Mais je ressent la lassitude, la satisfaction du devoir et du travail bien fait et appréhension de l'erreur.
- Osten… dit-elle avant d'ajouter plus bas : C’est charmant...
Je décide de me relever et de partir. Mon travail est terminé, je n'ai plus rien à faire là, et le soleil me manque déjà. Si j'ai voulu faire preuve d'un peu d'amabilité, la situation est maintenant vraiment déplacée.
- Restez... s’il vous plaît ! me supplie-elle sans pour autant me regarder. Juste un peu. Juste quelques minutes.
Je me retourne, debout de toute ma hauteur, elle paraît encore plus petite, recroquevillée sur elle même, seulement éclairée par un rayon du lumière. Mais bon sang, pourquoi fait-elle cela ? L'enfermement la rendrait-elle folle ?
- Que voulez vous donc ? Je ne suis pas là pour vous tenir compagnie, vous avez les charmants gardes pour ça...
- Parlez-moi de vous, Osten. Et n'évitez pas la question en me rétorquant qu'il n'y a rien à dire sur vous.
Je frissonne quand elle prononce mon prénom, je n'aime pas cette proximité. Je m'accroupis pour me retrouver face à elle, son visage à quelque mètres du sien. Si elle est sale de crasse, son minois doit être de plus fin lorsqu'elle est à son avantage ; et il me semble vraiment être familier.
- Que voulez vous que je vous dise ? Vous voulez savoir si je suis aussi horrible que les gens de la ville ne le disent ? Si je suis aussi sanguinaire et si je mange les jeunes femmes après les avoir violés comme certains s'amusent à le raconter.
Je la regarde, et cherche dans ses yeux une preuve que oui, c'est cela, et que je suis la personne à détester, pour qu'elle se délaisse enfin du fardeau d’être le coupable de son sort, qu'elle puisse ne concentrer ses pensées que sur le fait de me haïr pour ne pas trop se torturer à savoir que c'est elle la responsable des faits, car c'est tellement plus facile ainsi. C'est ce qu'ils font tous.

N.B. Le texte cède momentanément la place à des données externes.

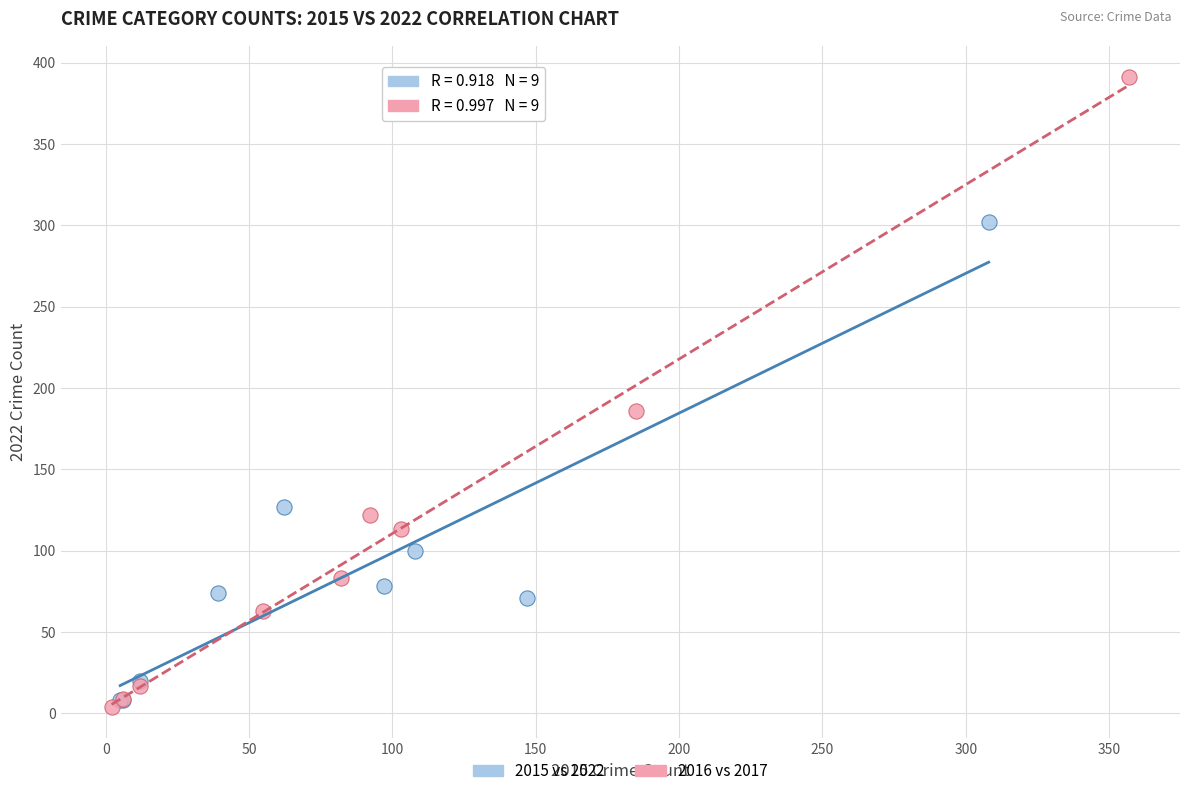

Which series reaches the maximum Y coordinate?

2016 vs 2017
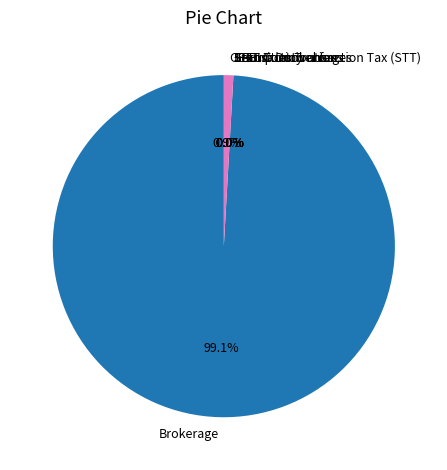

Which slice is the largest?

Brokerage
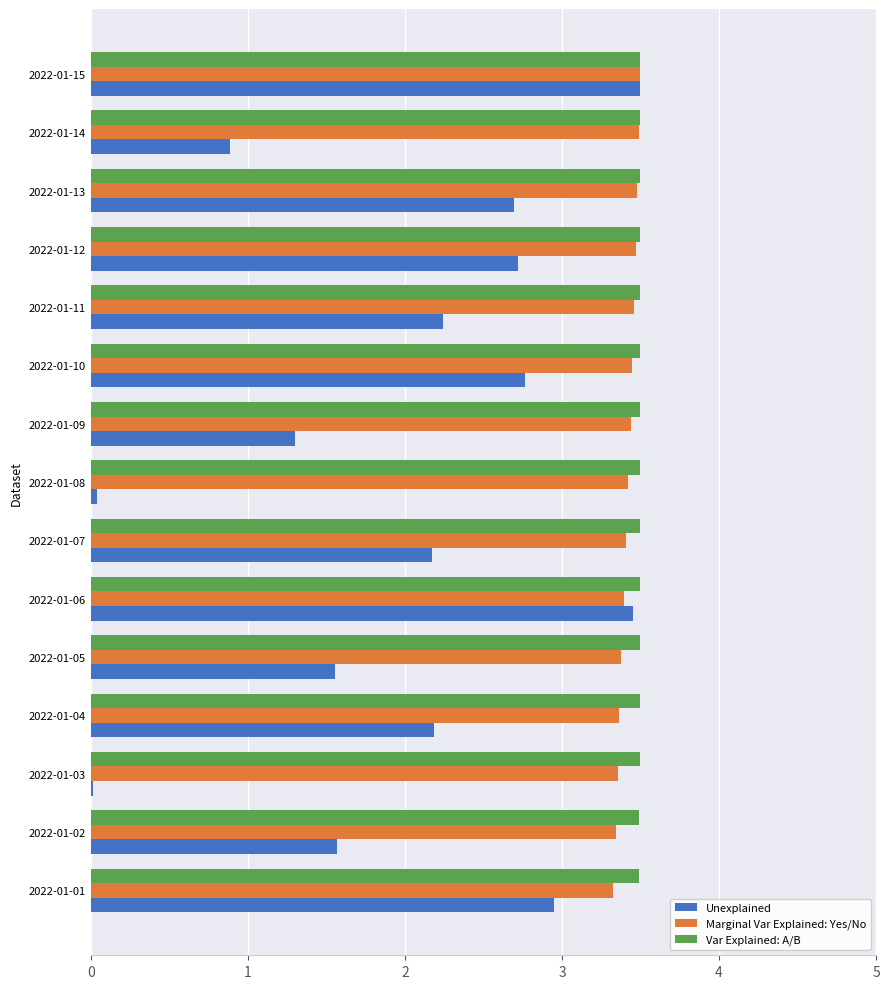

At which category is the sum across all series the highest?

2022-01-15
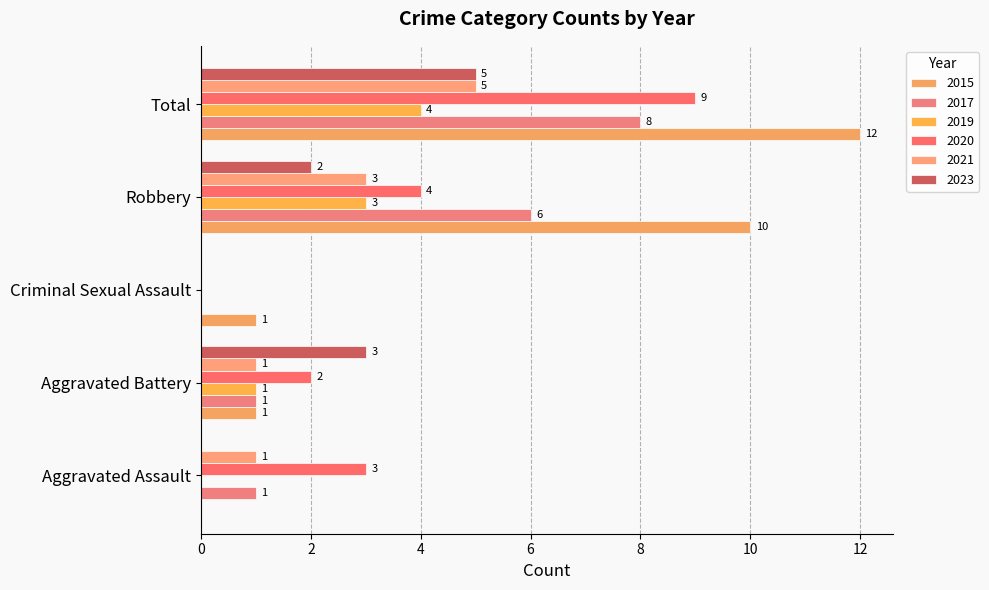

What is the difference between the 2015 values at Aggravated Assault and Criminal Sexual Assault?

1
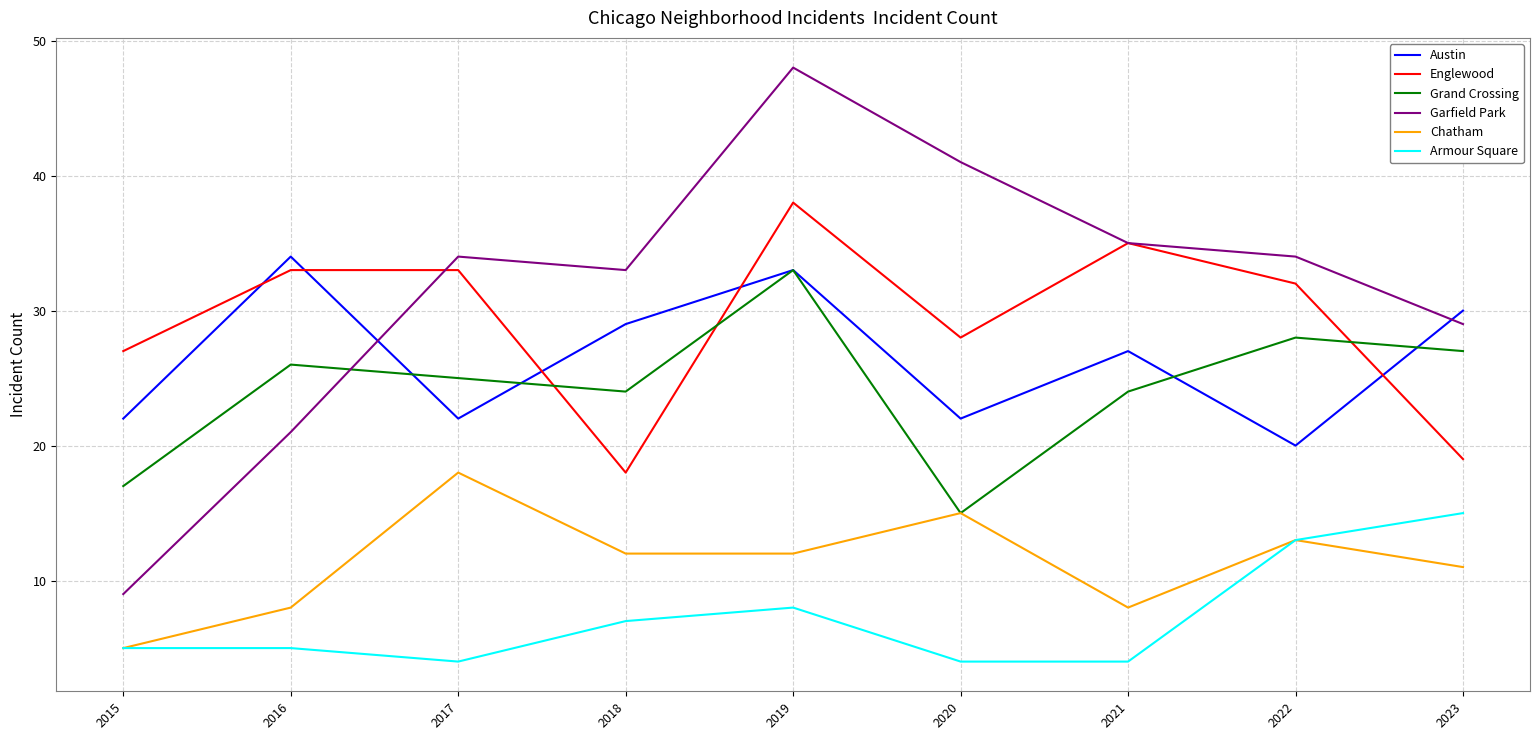

What is the total value across all series at 2022?

140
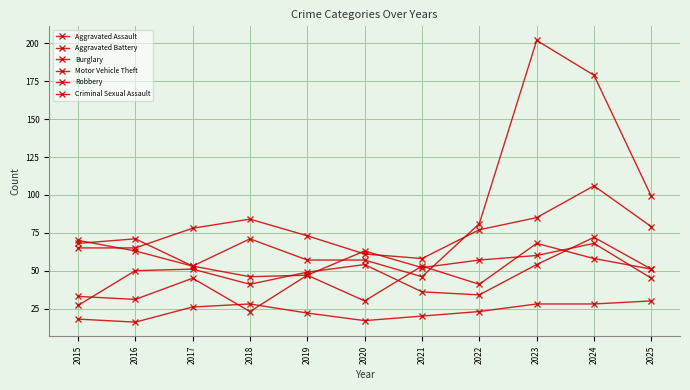

After their last crossing, which series has the higher values: Aggravated Assault or Motor Vehicle Theft?

Motor Vehicle Theft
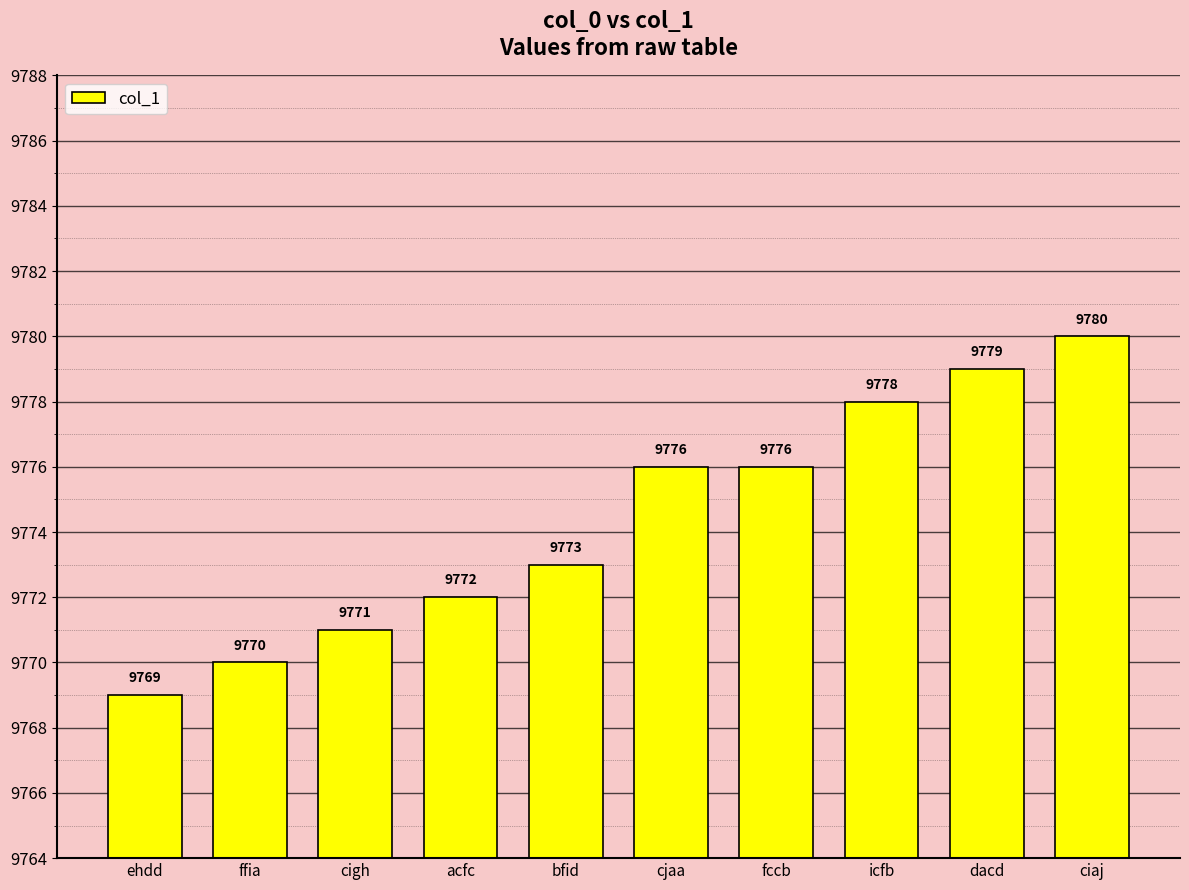

What position from the right is ciaj?

1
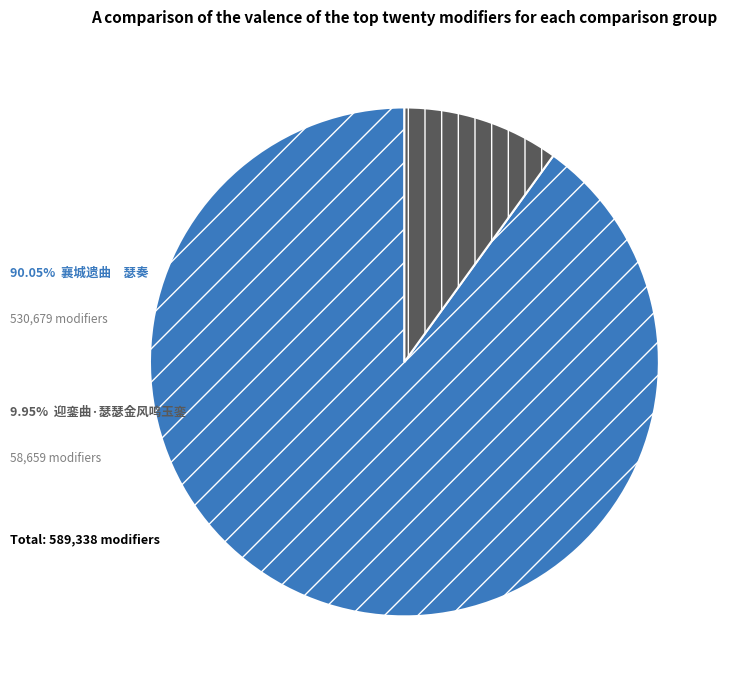

Does any single category account for the majority?

Yes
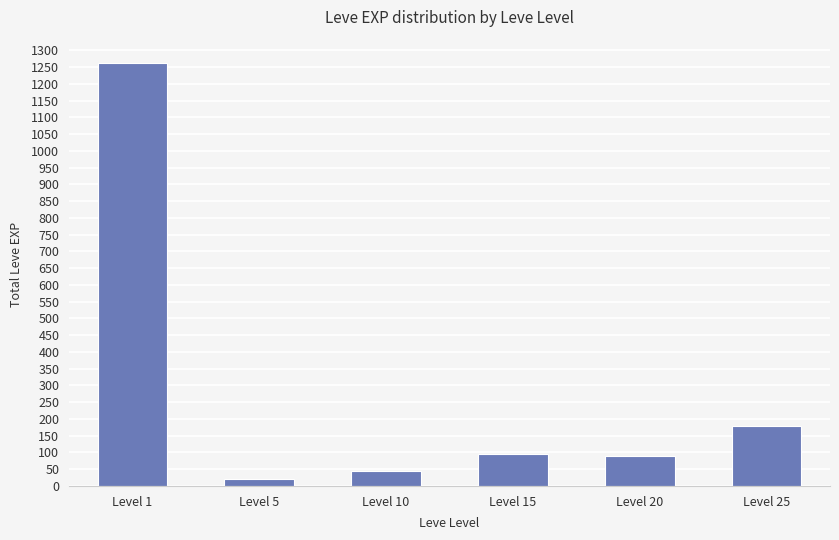

Count the number of categories in the chart.

6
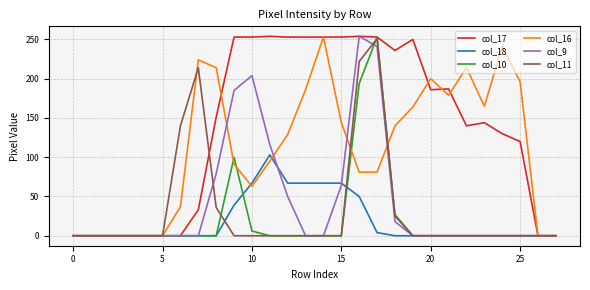

Which series has the largest total across all categories?

col_17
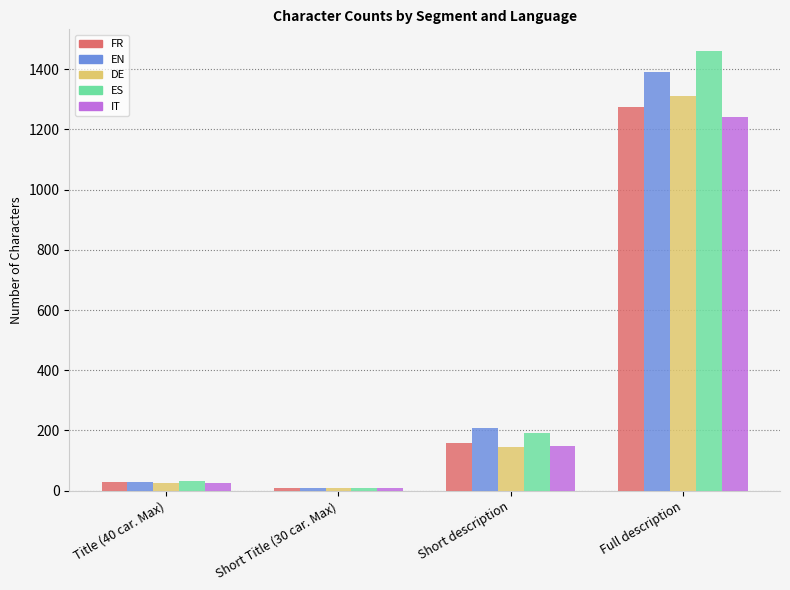

Does the chart contain any negative values?

No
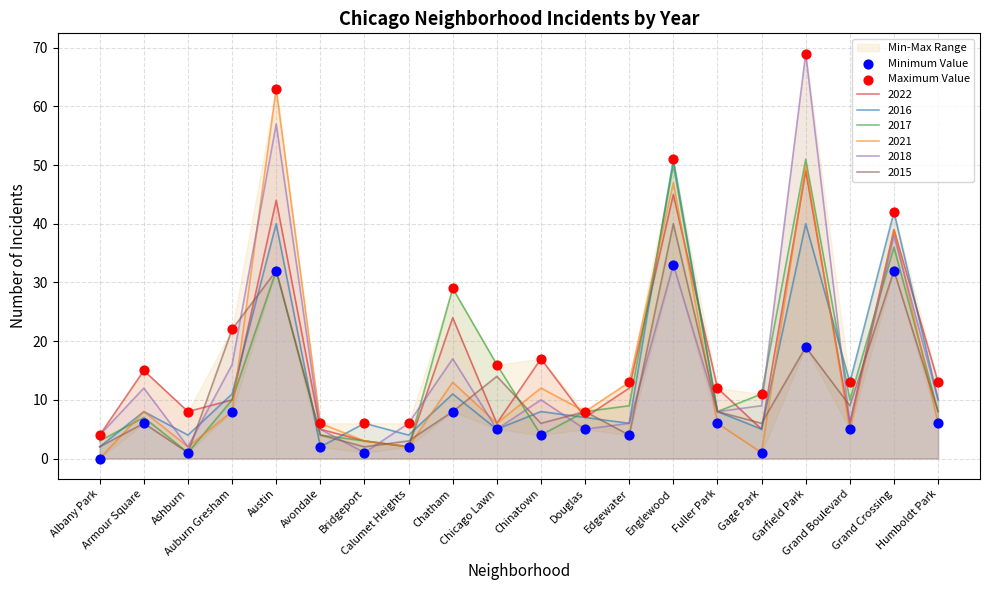

Which series reaches the maximum Y coordinate?

Maximum Value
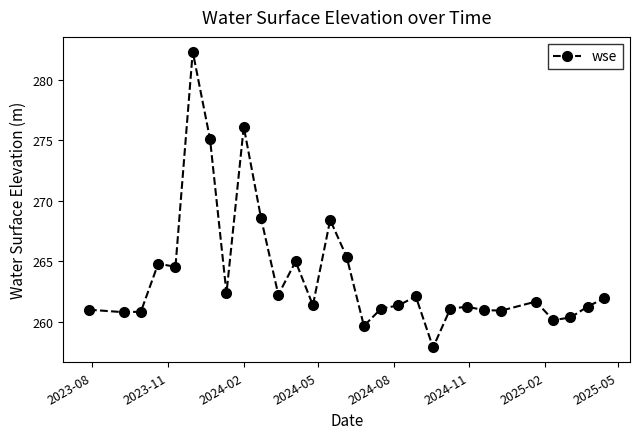

What is the difference between the second highest and second lowest values?

16.5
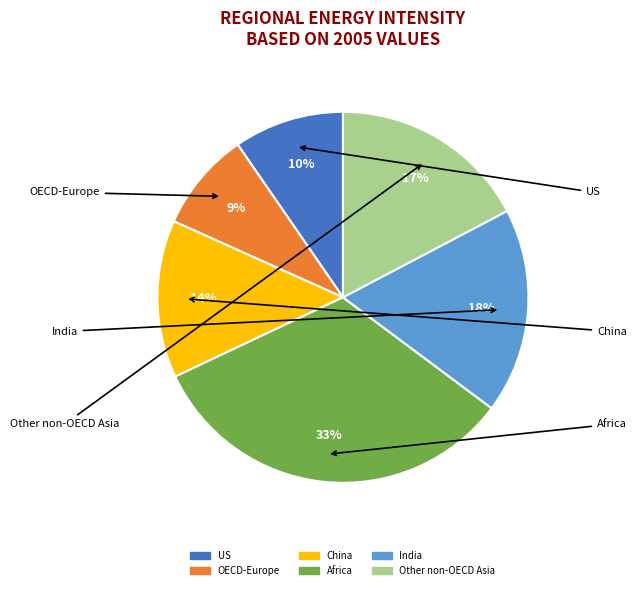

To the nearest percent, what is the difference between the largest and smallest slice percentages?

24%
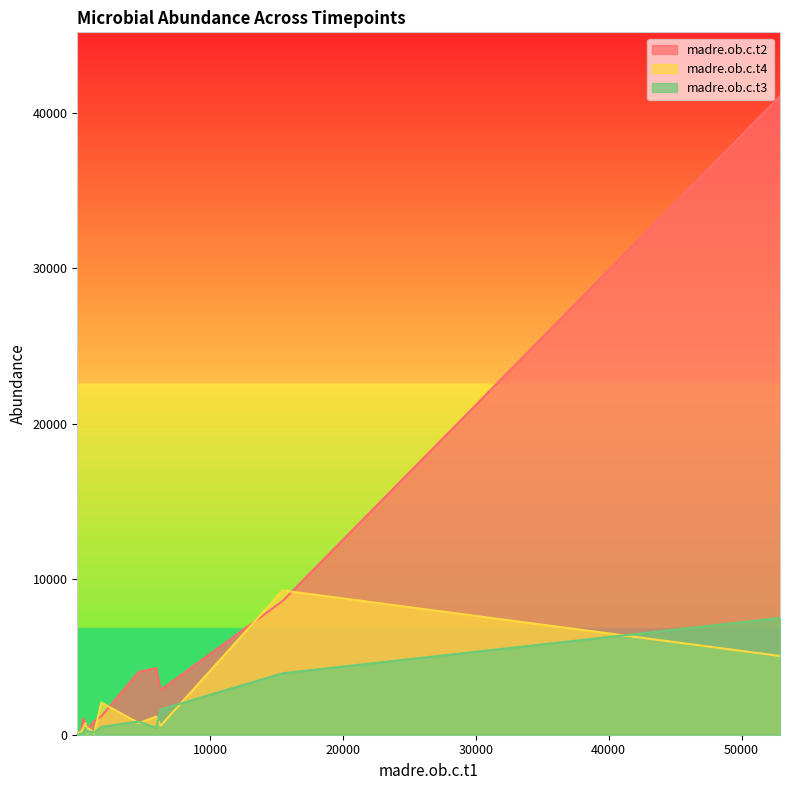

What is the total value across all series at 15456?

21824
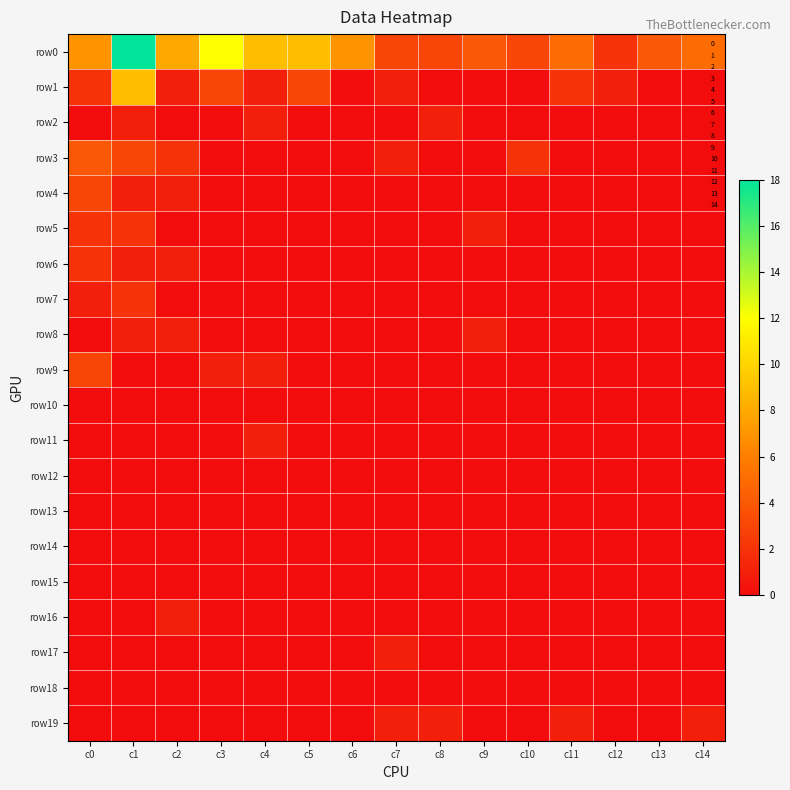

At how many categories does at least one series exceed 2?

14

- Je ne suis pas un être sanguinaire, je ne touche que les femmes qui acceptent de venir entre mes draps et je suis plus amateur de volaille que de chaire humaine. Je suis un homme comme tous les autres qui ne fait que son travail, alors allez y…
Je m'approche et attrape d'une main ferme mais assez calme son visage, pour qu'elle me regarde dans les yeux :
- Haïssez-moi, jeune femme, mais je ne ferrais rien d'autre pour que ce soit le cas.